Once I had the above configured/setup, I downloaded/saved the foo.min.js file from the third-party service, ran it through a JS beautifier, and saved it in the local nginx's cache root so it would be served up instead of the actual file from the third-party service. Any other requests for static resources (images, other scripts, etc) would pass-through to the third-party server, so I had my nicely-formatted JavaScript code to step through, the production site worked as normal for anyone else despite potential local changes to the file on my end (i.e., adding JavaScript alert() calls to the file, and no one was the wiser.

A few notes

The try_files directive instructs nginx to first look for a file named after the current URI (foo.min.js in our example) in our local cache, and if this is not found, then fallback to the proxied location block; i.e., relay the request to the original upstream server. We explicitly set the Host header on the proxy request because we want the request to behave normally with respect to name-based hosting, and provide the saved IP address to contact the server in question.

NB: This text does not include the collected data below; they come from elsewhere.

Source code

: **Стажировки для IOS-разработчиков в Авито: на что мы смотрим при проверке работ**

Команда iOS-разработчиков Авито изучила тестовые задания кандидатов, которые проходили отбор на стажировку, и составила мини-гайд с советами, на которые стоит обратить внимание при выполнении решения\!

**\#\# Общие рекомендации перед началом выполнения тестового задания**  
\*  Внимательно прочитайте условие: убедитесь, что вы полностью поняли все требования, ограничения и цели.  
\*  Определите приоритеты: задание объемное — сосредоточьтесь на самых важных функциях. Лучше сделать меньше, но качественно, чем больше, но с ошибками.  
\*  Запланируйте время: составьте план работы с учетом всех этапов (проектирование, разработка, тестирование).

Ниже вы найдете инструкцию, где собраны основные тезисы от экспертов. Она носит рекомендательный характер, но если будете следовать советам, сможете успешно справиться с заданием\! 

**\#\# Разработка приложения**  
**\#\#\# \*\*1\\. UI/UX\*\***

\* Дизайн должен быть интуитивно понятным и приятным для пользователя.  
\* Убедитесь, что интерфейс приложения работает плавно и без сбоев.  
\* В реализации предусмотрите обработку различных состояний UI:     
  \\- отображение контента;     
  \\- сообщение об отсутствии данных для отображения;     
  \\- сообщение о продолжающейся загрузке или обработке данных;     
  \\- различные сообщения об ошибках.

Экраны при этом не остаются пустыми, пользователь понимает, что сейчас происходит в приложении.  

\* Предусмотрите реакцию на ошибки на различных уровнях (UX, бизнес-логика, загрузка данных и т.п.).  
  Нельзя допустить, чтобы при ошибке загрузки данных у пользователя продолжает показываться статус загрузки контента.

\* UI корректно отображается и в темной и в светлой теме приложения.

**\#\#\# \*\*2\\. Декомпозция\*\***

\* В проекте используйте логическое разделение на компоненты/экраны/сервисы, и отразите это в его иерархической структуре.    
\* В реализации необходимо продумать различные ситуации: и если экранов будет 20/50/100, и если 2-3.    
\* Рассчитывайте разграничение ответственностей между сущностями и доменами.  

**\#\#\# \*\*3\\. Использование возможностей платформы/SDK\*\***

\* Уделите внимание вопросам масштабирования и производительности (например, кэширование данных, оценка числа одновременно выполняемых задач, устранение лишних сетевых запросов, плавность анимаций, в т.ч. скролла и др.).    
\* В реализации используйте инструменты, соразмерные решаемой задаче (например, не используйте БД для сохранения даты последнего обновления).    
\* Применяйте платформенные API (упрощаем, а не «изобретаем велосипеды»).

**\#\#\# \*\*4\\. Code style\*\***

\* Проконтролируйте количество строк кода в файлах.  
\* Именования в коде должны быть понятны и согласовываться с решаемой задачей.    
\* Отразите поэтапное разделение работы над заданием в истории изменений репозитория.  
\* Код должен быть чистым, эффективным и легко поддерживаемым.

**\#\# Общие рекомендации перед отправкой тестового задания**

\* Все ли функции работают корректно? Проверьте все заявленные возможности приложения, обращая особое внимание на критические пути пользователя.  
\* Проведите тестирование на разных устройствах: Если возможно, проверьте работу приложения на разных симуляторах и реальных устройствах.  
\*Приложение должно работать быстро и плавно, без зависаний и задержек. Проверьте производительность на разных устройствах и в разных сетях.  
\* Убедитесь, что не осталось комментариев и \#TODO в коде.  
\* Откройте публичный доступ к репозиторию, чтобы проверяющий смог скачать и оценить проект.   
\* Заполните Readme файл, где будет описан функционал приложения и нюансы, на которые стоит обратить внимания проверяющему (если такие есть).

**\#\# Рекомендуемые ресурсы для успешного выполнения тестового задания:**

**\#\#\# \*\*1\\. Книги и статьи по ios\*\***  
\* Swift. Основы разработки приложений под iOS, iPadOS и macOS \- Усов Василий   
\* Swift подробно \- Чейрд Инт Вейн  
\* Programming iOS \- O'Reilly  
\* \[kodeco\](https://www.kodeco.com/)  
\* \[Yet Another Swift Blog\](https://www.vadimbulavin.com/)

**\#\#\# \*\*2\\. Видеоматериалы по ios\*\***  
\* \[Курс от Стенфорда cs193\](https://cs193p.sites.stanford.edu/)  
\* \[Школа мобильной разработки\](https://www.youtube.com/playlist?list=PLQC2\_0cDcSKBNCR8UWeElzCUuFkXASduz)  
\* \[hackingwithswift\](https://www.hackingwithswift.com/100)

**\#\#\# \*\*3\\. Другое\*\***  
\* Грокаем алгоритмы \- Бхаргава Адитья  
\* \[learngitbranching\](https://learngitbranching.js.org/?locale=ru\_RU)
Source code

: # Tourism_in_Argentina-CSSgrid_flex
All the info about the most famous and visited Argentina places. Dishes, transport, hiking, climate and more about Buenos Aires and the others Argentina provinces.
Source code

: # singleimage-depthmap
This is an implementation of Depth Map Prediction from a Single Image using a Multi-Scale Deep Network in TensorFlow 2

We only needed to preserve/lookup the upstream server's IP address because we're running the nginx server on localhost, so if we used a domain name the lookup would return the same IP defined in /etc/hosts; if the nginx server was running on a different machine, you would be able to just use the domain name as both the server_name and the proxy_pass parameters and set the entry for the host in your local /etc/hosts file to the IP of the nginx server.

A possible extension would be to detect when an upstream request matched a minified URL (via a location ~ \.min\..*\.js$ block) and automatically beautify/cache the content in our local cache. This could be accomplished via the use of an external FastCGI script to retrieve, post-process, and cache the content.

This technique can also be used when dealing with testing changes to a production site on which you are unable or unwilling to make potentially disruptive changes for the purposes of testing static resources. (JavaScript seems the most obvious application here, but this could apply to serving up images or other static content which would be resolvable by the local cache.)

I always need to remind myself to undo changes to /etc/hosts as soon as I'm done testing when using tricks like these. Particularly in something like this which is more-or-less transparent, the behavior would be functionaly identical as long as code/scripts on the third-party site stayed the same, but could easily introduce subtle bugs if the third-party services made changes to their codebase. Since our local copies would mask any remote changes for those non-proxied resources, this could be very confusing if you forget that things are set up this way.


Jon Jensen said...

David, I can see a lot of situations where this would be very helpful.

There's nothing specific to nginx that you needed here, is there? Would Apache reverse proxying, or even Varnish, have worked just as well? Just curious on that front.

David Christensen said...

Hi Jon,

No, there was nothing specific to nginx in the solution, other than that's where my head has been lately. Nginx makes it really easy to configure the proxying behavior and was installable on my local machine using the ports system.

One other neat thing I've done with this is to add an additional upstream definition to the nginx.conf file pointing to a specific camps development environment IP and port, while also setting the Host header in the relevant @proxy location block so the remote sees it as a normal request to its own hostname and configuration and my browser/frontend sees it as a normal request to the production hostname/port, while still allowing the resource replacement mentioned in this article.

You could also add a rule in the nginx.conf file to check for the presence of a specific CGI variable in a GET request string, and if found explicitly cache the content in your local cache (so you could then modify/replace it).

An additional positive of this approach is that you can leave nginx running with the config and just comment/uncomment the /etc/hosts entry for the production site when wanting to access the unproxied server/bypass any changed locally-hosted resources.